"Is the [COVID-19] pandemic over for some people earlier than it is for others? That doesn’t seem to make sense. That’s kind of like saying that there’s two different temperatures in Minneapolis in one night."

"Our hospitals have let us down [by not requiring the use of N95 respirators]."

"I think social media in general was both a help and a hindrance [during the COVID-19 pandemic]."

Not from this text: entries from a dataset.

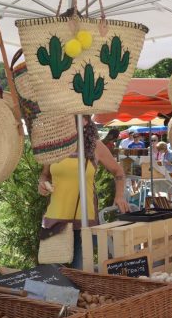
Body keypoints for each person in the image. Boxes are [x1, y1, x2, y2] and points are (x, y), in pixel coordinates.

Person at [38, 115, 130, 269]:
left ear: (85, 121)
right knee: (53, 276)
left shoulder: (96, 146)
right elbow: (45, 174)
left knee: (79, 275)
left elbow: (118, 172)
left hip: (84, 221)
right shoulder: (53, 146)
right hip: (55, 219)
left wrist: (119, 196)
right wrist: (42, 184)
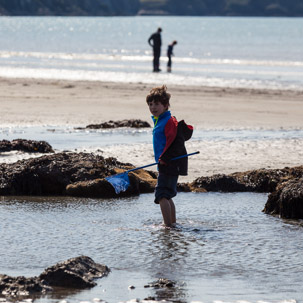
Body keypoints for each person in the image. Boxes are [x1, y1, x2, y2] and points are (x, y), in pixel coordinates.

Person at [146, 85, 193, 227]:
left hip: (169, 163)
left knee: (161, 195)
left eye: (157, 104)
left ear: (165, 105)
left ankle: (167, 227)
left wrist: (165, 158)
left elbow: (177, 143)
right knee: (167, 195)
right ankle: (172, 223)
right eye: (150, 104)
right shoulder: (160, 120)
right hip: (166, 163)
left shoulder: (168, 121)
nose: (153, 107)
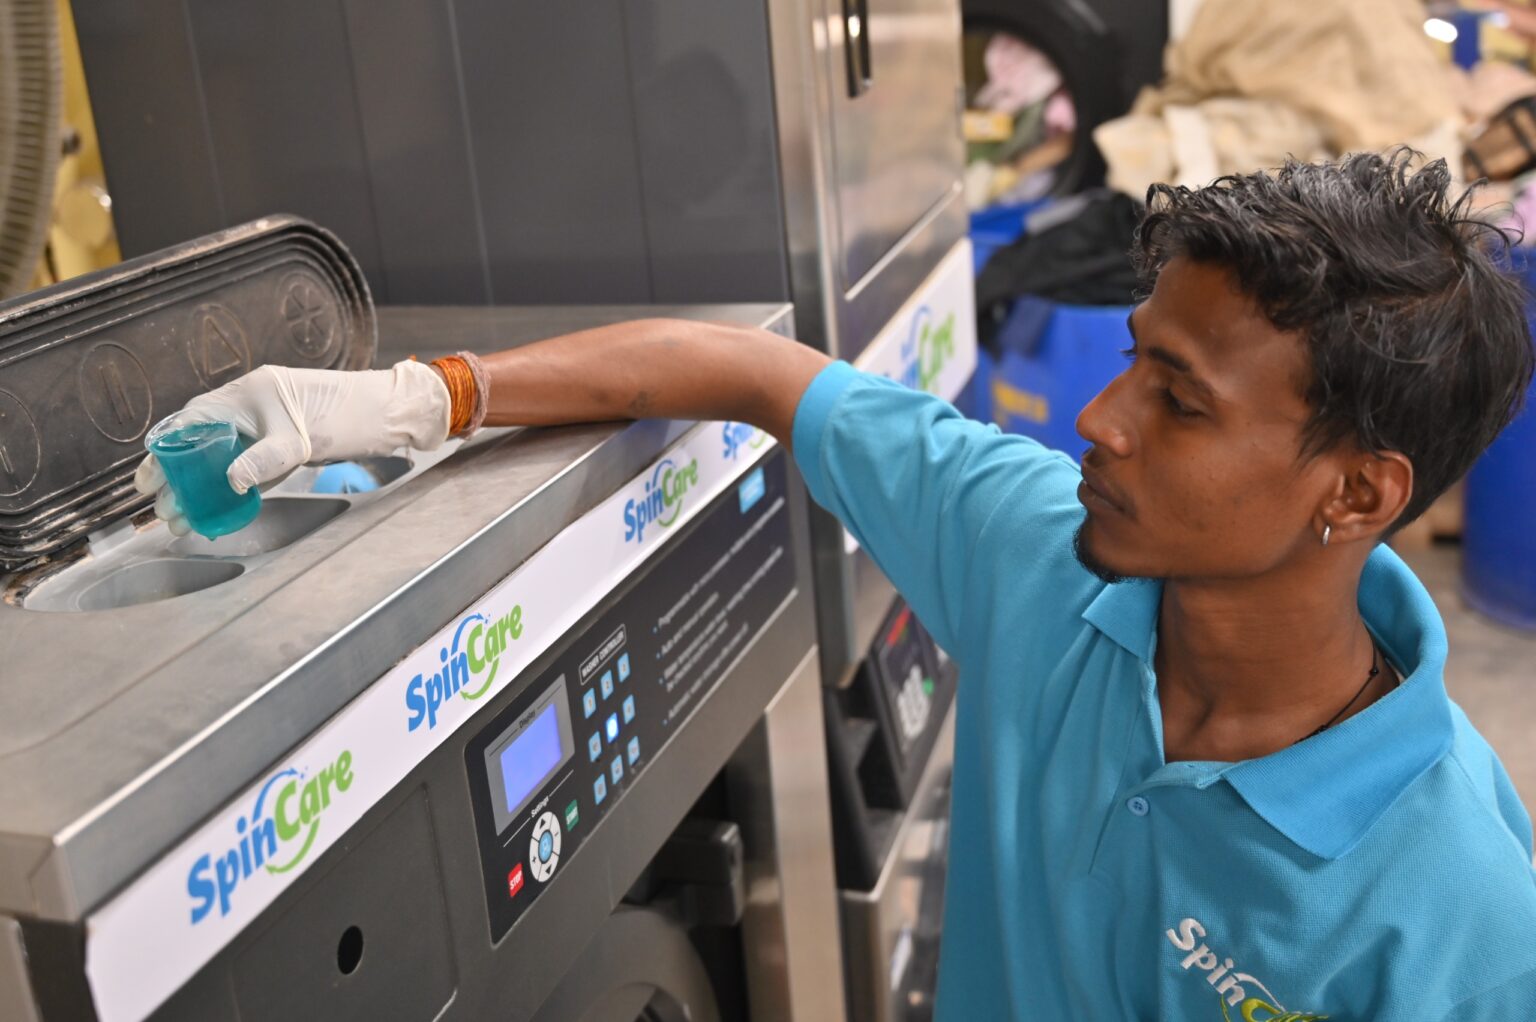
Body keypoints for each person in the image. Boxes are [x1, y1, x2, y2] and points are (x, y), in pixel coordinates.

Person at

“Public health has to be realistic. In making recommendations to the public today, we have to try to get the most out of what people are willing to do. … You can be absolutely right in the science and yet accomplish nothing because no one will listen to you.”

“The bottom-line message is we are quite unprepared [for a chronic wasting disease spillover]. If we saw a spillover right now, we would be in free fall. There are no contingency plans for what to do or how to follow up.”

“We're going to start seeing more and more of these [measles] outbreaks," mainly among unvaccinated children. "We're going to see more kids seriously ill, hospitalized and even die. And what's so tragic about this, these are all preventable.”

"I think [COVID-19 is] starting to come down right now across the country, The real challenge is just interpreting what's next."

“We have an ongoing evolutionary battle between the [SARS-CoV-2] virus and us."

“I think [Omicron] JN.1 clearly is driving transmission. Fortunately, there’s no evidence it’s producing more severe illness.”

"Right now, we're talking roughly about 38,000 [COVID-19] hospitalizations a week in this country, almost where we were a year ago, but that's below 60,000, where we were 2 years ago. So the numbers of hospitalizations and serious illnesses are coming down, but we're still losing over 200 people a day in this country."

“If you look at the different peaks in [COVID-19] cases since the beginning of the pandemic, every one of them coincided with the emergence of a new variant."

"The biggest driver for what happens with [COVID-19] cases is which variant takes over."

"Not getting kids vaccinated is the equivalent of putting them in the back seat without buckling them up, driving 90 miles an hour and running red lights."

The pediatric respiratory illness outbreak in China "is exactly what we would have expected to see happen. What we’re seeing is not a new infectious agent; it’s the old ones coming back. It's influenza, it's mycoplasma, it's adenovirus and some COVID."

"This [respiratory disease outbreak in children in China] does not have any hallmarks of a new and emerging pathogen challenge. There, immunologically, kids under age 4 are really quite naive to most of these viruses."

“CWD [chronic wasting disease] is an evolving situation with an increasing number of infections in cervids and ever changing prion strains. If you knew CWD five years ago, it doesn't mean you know it today."

"In 1975, when I started this business, I never thought that I would be saying 50 years later 'Boy, I wish we had the good old days.' Think of this: Today we have more syphilis cases in the United States, and more congenital syphilis—where individuals, women who are pregnant get infected and transfer it on to the unborn child—than we’ve had any time since 1940."

“The worst thing we could do is leave people with the sense that this [Project NextGen to develop COVID-19 treatments and vaccines] is going to be the solution to the future. It’s a start.”

"We have to understand that the potential for future pandemics to occur more frequently is very real. We have 8 billion people on the face of the Earth. We need food to feed that population, which means we have a very different world full of food production animals, using bush meat from the jungles and the forests of the world and so forth. And so there's just a much greater likelihood of a crossover of a virus from the animal world or other humans to causing a future pandemic."

"All of us know someone who has died from COVID in Minnesota. It's our grandpas and our grandmas, our moms and our dads, our brothers and our sisters and ... even our kids."